Trump: Russischer Tanker darf Kuba anlaufen

Washington – Trotz bestehender Ölblockade lassen die USA nach Angaben von Präsident Donald Trump einen russischen Öltanker Kuba anlaufen. „Wenn ein Land gerade jetzt etwas Öl nach Kuba schicken will, dann habe ich kein Problem, ob es nun Russland ist oder nicht“, sagte Trump Reportern an Bord der Air Force One am Sonntagabend Eine Schiffsladung Öl mache ohnehin keinen Unterschied, sagte Trump US-Medien zufolge weiter. „Kuba ist am Ende.“

Ukrainer soll für Moskau spioniert haben

Hagen – Ermittler haben im nordrhein-westfälischen Hagen einen mutmaßlichen russischen Spion festgenommen. Der ukrainische Staatsbürger sei bereits am Freitag gefasst und am Samstag in Untersuchungsaft genommen worden, teilte die Bundesanwaltschaft in Karlsruhe am Montag mit. Der Mann soll im Auftrag eines russischen Geheimdienstes in Deutschland einen Mann ausgespäht haben, der für die Ukraine gegen Russland kämpfte.

EU: 1,5 Milliarden Euro für Verteidigung

Brüssel – Die EU-Kommission stellt 1,5 Milliarden Euro für die Stärkung der europäischen Verteidigungsindustrie zur Verfügung. Das Geld soll insbesondere dem Abwehrkampf der Ukraine gegen Russland sowie der Aufrüstung in der EU zugutekommen, wie die Brüsseler Behörde mitteilte. So sollen in die Produktion wichtiger militärischer Komponenten wie Drohnenabwehrsystemen, Raketen und Munition mehr als 700 Millionen Euro fließen.

Deutsche Seenotretter festgesetzt

Die italienischen Behörden haben nach Angaben von Sea-Watch erneut ein Rettungsschiff der deutschen Hilfsorganisation festgesetzt. Die „Sea-Watch 5“ sei für 20 Tage aus dem Verkehr gezogen und der Organisation eine Strafe von 10.000 Euro auferlegt worden, teilte Sea-Watch mit. Zuvor habe die Hilfsorganisation im zentralen Mittelmeer 93 Migranten aus Seenot gerettet.

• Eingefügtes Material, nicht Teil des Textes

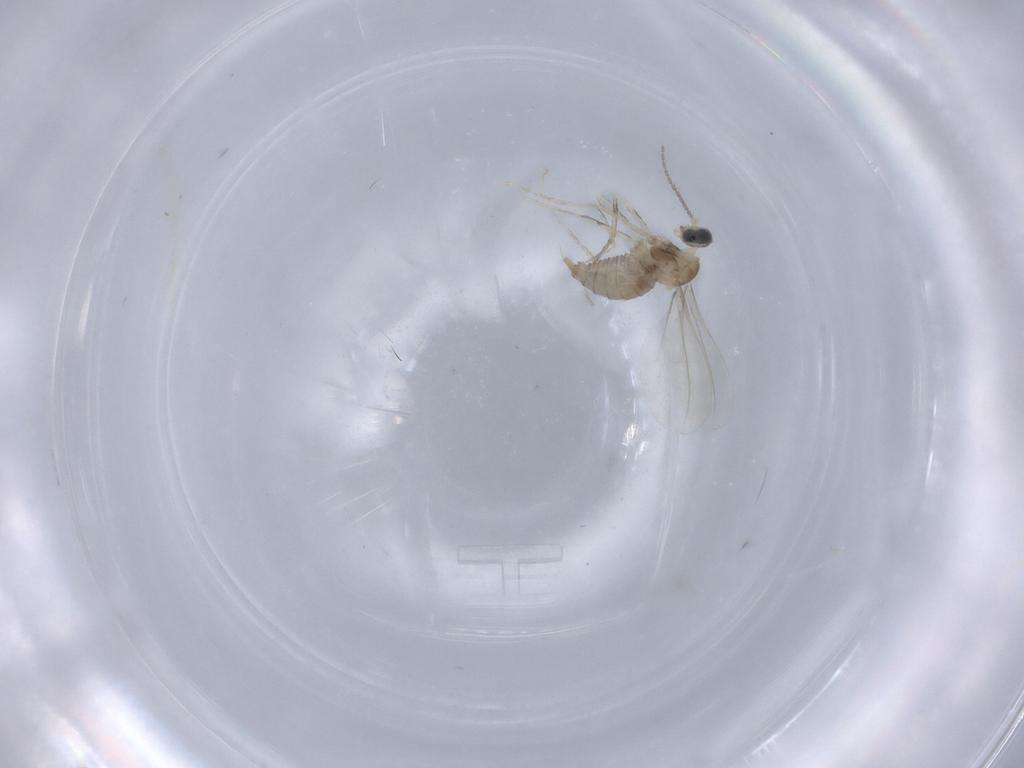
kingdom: Animalia
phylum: Arthropoda
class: Insecta
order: Diptera
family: Cecidomyiidae
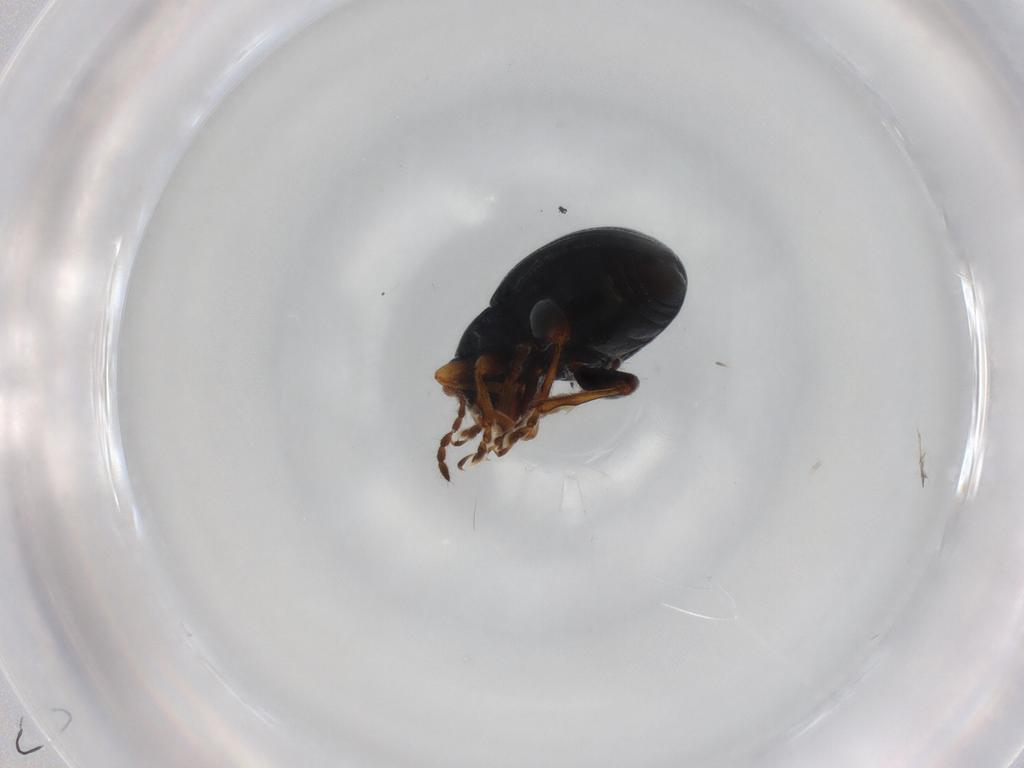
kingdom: Animalia
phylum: Arthropoda
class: Insecta
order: Coleoptera
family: Chrysomelidae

Der Festsetzung ging nach Angaben von Sea-Watch ein Streit mit den italienischen Behörden um die Zuweisung eines anzusteuernden Hafens voraus.

Prien will Jugendhilfe umbauen

Berlin – Bundesfamilienministerin Karin Prien (CDU) will die Kinder- und Jugendhilfe grundlegend umgestalten. Das geht laut Politico aus einem Referentenentwurf ihres Ministeriums hervor. Prien will demnach durch die Reform mittelfristig 2,7 Milliarden Euro einsparen.„Um sicherzustellen, dass die Kinder- und Jugendhilfe auch in Zukunft wirkungsvoll ihren Auftrag erfüllen kann, ist eine umfassende Reform ihrer Strukturen erforderlich“, heißt es dem Bericht zufolge in dem Gesetzentwurf. Vorgesehen ist demnach, individuelle Hilfe stärker durch pauschale Angebote zu ersetzen.